Em 2005, um ramo das Irmãs Contemplativas foi
dissolvido pela Arquidiocese de Lyon, um medida rara, após acusações e queixas
na Justiça de abuso psicológico.
Em 2009, a madre superiora, irmã Alix, considerada
tirânica, e outras três principais responsáveis, foram expulsas da Igreja
Católica. Elas se instalaram na Espanha, em 2012, com uma centena de religiosas
dissidentes, mas o Vaticano dissolveu a comunidade.
Exorcismo
Uma ex-freira das Irmãs Contemplativas de Saint
Jean decidiu expor publicamente as torturas mentais, contadas no livro O
Silêncio da Virgem.
Marie Laure Jansenss, hoje casada e com filhos, diz
ter vivido "11 anos em uma seita". Ela não menciona eventuais abusos
sexuais.
"Era preciso pedir permissão para tudo, até
para tomar uma aspirina. Perdemos nossa personalidade e nosso discernimento.
Uma armadilha mental se fecha sobre nós", diz.
No livro, ela conta sobre casos comentados na época
de freiras anoréxicas e que tentaram se matar.

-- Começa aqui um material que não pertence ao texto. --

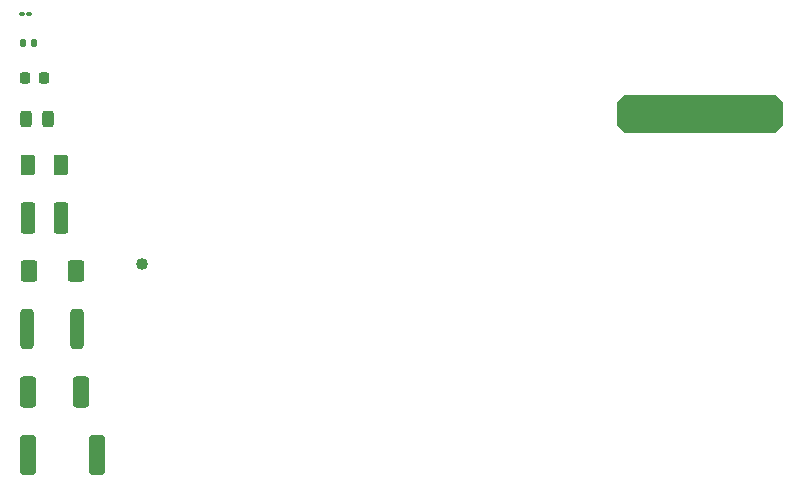
<source format=gbr>
%TF.GenerationSoftware,KiCad,Pcbnew,7.0.10*%
%TF.CreationDate,2024-03-13T20:43:01-04:00*%
%TF.ProjectId,Business Card,42757369-6e65-4737-9320-436172642e6b,rev?*%
%TF.SameCoordinates,Original*%
%TF.FileFunction,Soldermask,Bot*%
%TF.FilePolarity,Negative*%
%FSLAX46Y46*%
G04 Gerber Fmt 4.6, Leading zero omitted, Abs format (unit mm)*
G04 Created by KiCad (PCBNEW 7.0.10) date 2024-03-13 20:43:01*
%MOMM*%
%LPD*%
G01*
G04 APERTURE LIST*
G04 Aperture macros list*
%AMRoundRect*
0 Rectangle with rounded corners*
0 $1 Rounding radius*
0 $2 $3 $4 $5 $6 $7 $8 $9 X,Y pos of 4 corners*
0 Add a 4 corners polygon primitive as box body*
4,1,4,$2,$3,$4,$5,$6,$7,$8,$9,$2,$3,0*
0 Add four circle primitives for the rounded corners*
1,1,$1+$1,$2,$3*
1,1,$1+$1,$4,$5*
1,1,$1+$1,$6,$7*
1,1,$1+$1,$8,$9*
0 Add four rect primitives between the rounded corners*
20,1,$1+$1,$2,$3,$4,$5,0*
20,1,$1+$1,$4,$5,$6,$7,0*
20,1,$1+$1,$6,$7,$8,$9,0*
20,1,$1+$1,$8,$9,$2,$3,0*%
%AMOutline5P*
0 Free polygon, 5 corners , with rotation*
0 The origin of the aperture is its center*
0 number of corners: always 5*
0 $1 to $10 corner X, Y*
0 $11 Rotation angle, in degrees counterclockwise*
0 create outline with 5 corners*
4,1,5,$1,$2,$3,$4,$5,$6,$7,$8,$9,$10,$1,$2,$11*%
%AMOutline6P*
0 Free polygon, 6 corners , with rotation*
0 The origin of the aperture is its center*
0 number of corners: always 6*
0 $1 to $12 corner X, Y*
0 $13 Rotation angle, in degrees counterclockwise*
0 create outline with 6 corners*
4,1,6,$1,$2,$3,$4,$5,$6,$7,$8,$9,$10,$11,$12,$1,$2,$13*%
%AMOutline7P*
0 Free polygon, 7 corners , with rotation*
0 The origin of the aperture is its center*
0 number of corners: always 7*
0 $1 to $14 corner X, Y*
0 $15 Rotation angle, in degrees counterclockwise*
0 create outline with 7 corners*
4,1,7,$1,$2,$3,$4,$5,$6,$7,$8,$9,$10,$11,$12,$13,$14,$1,$2,$15*%
%AMOutline8P*
0 Free polygon, 8 corners , with rotation*
0 The origin of the aperture is its center*
0 number of corners: always 8*
0 $1 to $16 corner X, Y*
0 $17 Rotation angle, in degrees counterclockwise*
0 create outline with 8 corners*
4,1,8,$1,$2,$3,$4,$5,$6,$7,$8,$9,$10,$11,$12,$13,$14,$15,$16,$1,$2,$17*%
G04 Aperture macros list end*
%ADD10Outline8P,-7.000000X0.975000X-6.350000X1.625000X6.350000X1.625000X7.000000X0.975000X7.000000X-0.975000X6.350000X-1.625000X-6.350000X-1.625000X-7.000000X-0.975000X0.000000*%
%ADD11C,1.011200*%
%ADD12RoundRect,0.250000X0.375000X1.075000X-0.375000X1.075000X-0.375000X-1.075000X0.375000X-1.075000X0*%
%ADD13RoundRect,0.250000X0.425000X1.075000X-0.425000X1.075000X-0.425000X-1.075000X0.425000X-1.075000X0*%
%ADD14RoundRect,0.250000X0.312500X1.450000X-0.312500X1.450000X-0.312500X-1.450000X0.312500X-1.450000X0*%
%ADD15RoundRect,0.249999X0.450001X0.650001X-0.450001X0.650001X-0.450001X-0.650001X0.450001X-0.650001X0*%
%ADD16RoundRect,0.250000X0.375000X0.625000X-0.375000X0.625000X-0.375000X-0.625000X0.375000X-0.625000X0*%
%ADD17RoundRect,0.250000X0.425000X1.425000X-0.425000X1.425000X-0.425000X-1.425000X0.425000X-1.425000X0*%
%ADD18RoundRect,0.218750X0.218750X0.256250X-0.218750X0.256250X-0.218750X-0.256250X0.218750X-0.256250X0*%
%ADD19RoundRect,0.147500X0.147500X0.172500X-0.147500X0.172500X-0.147500X-0.172500X0.147500X-0.172500X0*%
%ADD20RoundRect,0.243750X0.243750X0.456250X-0.243750X0.456250X-0.243750X-0.456250X0.243750X-0.456250X0*%
%ADD21RoundRect,0.100000X0.130000X0.100000X-0.130000X0.100000X-0.130000X-0.100000X0.130000X-0.100000X0*%
G04 APERTURE END LIST*
D10*
%TO.C,BT1*%
X166600000Y-84438000D03*
%TD*%
D11*
%TO.C,ANT1*%
X119380000Y-97155000D03*
%TD*%
D12*
%TO.C,1210 (3225)*%
X112520000Y-93252665D03*
X109720000Y-93252665D03*
%TD*%
D13*
%TO.C,2010 (5025)*%
X114270000Y-107988664D03*
X109770000Y-107988664D03*
%TD*%
D14*
%TO.C,1812 (4532)*%
X113927500Y-102668331D03*
X109652500Y-102668331D03*
%TD*%
D15*
%TO.C,1806 (4516)*%
X113790000Y-97772998D03*
X109790000Y-97772998D03*
%TD*%
D16*
%TO.C,1206 (3216)*%
X112520000Y-88757332D03*
X109720000Y-88757332D03*
%TD*%
D17*
%TO.C,2512 (6332)*%
X115560000Y-113284000D03*
X109760000Y-113284000D03*
%TD*%
D18*
%TO.C,0603 (1608)*%
X111107500Y-81416666D03*
X109532500Y-81416666D03*
%TD*%
D19*
%TO.C,0402 (1005)*%
X110255000Y-78471333D03*
X109285000Y-78471333D03*
%TD*%
D20*
%TO.C,0805 (2012)*%
X111457500Y-84886999D03*
X109582500Y-84886999D03*
%TD*%
D21*
%TO.C,0201 (0603)*%
X109860000Y-75946000D03*
X109220000Y-75946000D03*
%TD*%
M02*

</source>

Jansenss afirma que as
religiosas não podiam conversar sobre assuntos pessoais entre elas e viviam
isoladamente seus problemas.
Janssens afirma que as manipulações sofridas tinham
sempre uma dimensão espiritual.
"Elas utilizavam minha vontade de ser fiel a
Deus para me manipular. Se eu andasse rápido, não era fraterna com as irmãs. Se
questionava um curso, eu era crítica e estava agindo com o demônio",
afirma.
A ex-freira foi diagnosticada com um tumor no
estômago, mas, em vez de ter cuidados médicos, ela teve de consultar um padre
exorcista, afirma.
Após deixar a congregação, ela teve acompanhamento
psicológico. De acordo com Janssens, a Igreja pediu que ela não revelasse o que
viveu na ordem de Saint Jean.
Segundo a associação Avref, de apoio às vítimas de
movimentos religiosos, a Comunidade de Saint Jean perdeu centenas de padres e
freiras pelo mundo após a revelação dos escândalos de abusos sexuais e mentais.